Making Reform a Reality

Ways to Facilitate Better Healthcare Payment and Delivery Systems and Lower Healthcare Costs

In this paper, Harold D. Miller of the RWJF-commissioned Center for Healthcare Quality and Payment Reform takes an in-depth look at practical ways to successfully manage the multifaceted implementation challenges inherent with payment reform initiatives, using lessons learned from previous efforts.

From the Report
There is widespread agreement that current methods of paying for health care contribute to both high costs and poor quality. Not only do they create strong incentives to increase the volume of services delivered, current payment methods often create barriers to delivering higher quality and more efficient care and can even penalize health care providers for keeping people healthy, reducing errors and complications, and avoiding unnecessary services.

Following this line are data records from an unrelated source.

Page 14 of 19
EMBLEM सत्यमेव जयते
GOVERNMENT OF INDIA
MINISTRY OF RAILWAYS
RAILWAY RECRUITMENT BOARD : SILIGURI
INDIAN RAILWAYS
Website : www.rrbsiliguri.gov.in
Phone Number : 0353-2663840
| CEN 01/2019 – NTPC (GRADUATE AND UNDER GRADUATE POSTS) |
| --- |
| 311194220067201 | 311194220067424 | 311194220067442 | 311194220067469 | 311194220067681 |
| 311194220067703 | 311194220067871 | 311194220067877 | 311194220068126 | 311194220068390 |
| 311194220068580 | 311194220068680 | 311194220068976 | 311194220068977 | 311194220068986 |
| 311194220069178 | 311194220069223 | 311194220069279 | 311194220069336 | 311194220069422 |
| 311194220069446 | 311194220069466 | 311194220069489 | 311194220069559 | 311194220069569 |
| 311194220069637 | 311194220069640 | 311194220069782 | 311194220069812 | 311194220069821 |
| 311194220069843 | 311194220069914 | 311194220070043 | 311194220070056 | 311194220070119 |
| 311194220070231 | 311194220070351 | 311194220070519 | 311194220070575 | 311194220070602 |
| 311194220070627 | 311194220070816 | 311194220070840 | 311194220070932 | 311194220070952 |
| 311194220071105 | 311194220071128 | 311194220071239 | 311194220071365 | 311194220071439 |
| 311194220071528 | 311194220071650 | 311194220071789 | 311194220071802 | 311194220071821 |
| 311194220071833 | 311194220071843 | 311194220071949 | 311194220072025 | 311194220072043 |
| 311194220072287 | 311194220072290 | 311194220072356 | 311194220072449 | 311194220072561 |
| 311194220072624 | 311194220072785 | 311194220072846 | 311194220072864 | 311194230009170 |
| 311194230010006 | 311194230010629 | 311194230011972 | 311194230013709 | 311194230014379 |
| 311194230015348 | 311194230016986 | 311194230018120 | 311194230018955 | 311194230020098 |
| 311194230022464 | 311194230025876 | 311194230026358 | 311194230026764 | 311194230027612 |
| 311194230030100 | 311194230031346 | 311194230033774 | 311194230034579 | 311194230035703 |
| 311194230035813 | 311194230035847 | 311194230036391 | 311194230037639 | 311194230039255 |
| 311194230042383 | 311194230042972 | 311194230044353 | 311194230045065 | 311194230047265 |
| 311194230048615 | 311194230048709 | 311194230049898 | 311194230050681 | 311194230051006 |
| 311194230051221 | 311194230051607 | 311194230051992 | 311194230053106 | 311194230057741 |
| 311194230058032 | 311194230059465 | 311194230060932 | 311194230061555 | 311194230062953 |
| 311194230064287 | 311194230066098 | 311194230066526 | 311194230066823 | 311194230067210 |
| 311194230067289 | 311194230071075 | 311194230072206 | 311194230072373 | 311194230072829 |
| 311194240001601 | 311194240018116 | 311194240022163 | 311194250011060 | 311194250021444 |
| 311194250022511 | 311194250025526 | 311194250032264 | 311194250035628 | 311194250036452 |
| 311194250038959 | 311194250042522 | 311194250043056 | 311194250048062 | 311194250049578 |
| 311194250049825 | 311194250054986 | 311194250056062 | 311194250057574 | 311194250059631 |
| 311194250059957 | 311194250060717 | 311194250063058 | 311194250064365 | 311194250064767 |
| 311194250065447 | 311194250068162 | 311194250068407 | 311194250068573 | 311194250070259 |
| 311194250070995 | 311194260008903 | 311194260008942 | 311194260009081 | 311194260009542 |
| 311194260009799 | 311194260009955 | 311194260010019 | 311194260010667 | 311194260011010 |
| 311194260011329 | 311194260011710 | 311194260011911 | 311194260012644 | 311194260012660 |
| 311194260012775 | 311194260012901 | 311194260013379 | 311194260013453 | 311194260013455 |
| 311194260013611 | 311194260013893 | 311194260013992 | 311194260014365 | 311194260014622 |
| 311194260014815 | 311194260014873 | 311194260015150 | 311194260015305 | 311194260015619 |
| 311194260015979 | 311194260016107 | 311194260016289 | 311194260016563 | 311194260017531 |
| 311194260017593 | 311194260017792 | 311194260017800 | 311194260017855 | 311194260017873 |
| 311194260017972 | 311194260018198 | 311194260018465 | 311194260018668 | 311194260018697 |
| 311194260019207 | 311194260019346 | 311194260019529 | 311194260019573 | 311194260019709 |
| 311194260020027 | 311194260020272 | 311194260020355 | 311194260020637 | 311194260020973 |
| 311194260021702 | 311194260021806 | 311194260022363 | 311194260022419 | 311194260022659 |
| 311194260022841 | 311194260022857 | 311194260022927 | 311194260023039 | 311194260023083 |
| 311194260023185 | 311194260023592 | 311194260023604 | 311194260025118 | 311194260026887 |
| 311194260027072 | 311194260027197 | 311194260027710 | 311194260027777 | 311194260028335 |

To date the only broadly implemented changes in payment systems to try and address these issues have been pay-for-performance (P4P) programs. Although P4P programs have encouraged some improvements in quality, most involve relatively small amounts of funding and focus on relatively few care processes. Most importantly, they do not correct the problems in the underlying payment systems, falling short of the reform needed to deliver true change.

Two fundamental types of reforms in payment systems are needed:

Episode-of-Care Payment, i.e., paying a single amount to cover all of the services which are provided to a patient during a single episode of care (e.g., the treatment of a heart attack), rather than making separate payments to hospitals, physicians, and other providers and rather than paying more for services needed to address preventable complications. Episode of Care Payment gives the involved providers an incentive to coordinate their activities, eliminate unnecessary services, and avoid preventable complications.

Comprehensive Care Payment (often called “global payment”), i.e., paying a single amount to cover all of the services needed to manage a patient’s conditions during a fixed period of time, regardless of how many separate episodes of care occur. This gives the providers involved in the patient’s care the flexibility to try innovative approaches and tailor services based on the patient’s needs, and it gives
them an incentive to avoid hospitalizations and unnecessary or overly-expensive services.

Although there is now growing recognition that these kinds of payment reforms are necessary if significant improvements in health care quality and costs are to be achieved, the challenge has become convincing health care providers, payers, purchasers, and consumers that they are feasible and helping them overcome the significant hurdles to implementation. The changes are inherently complex and risky, and the payers, providers, and communities that are interested in pursuing them face many practical challenges in doing so.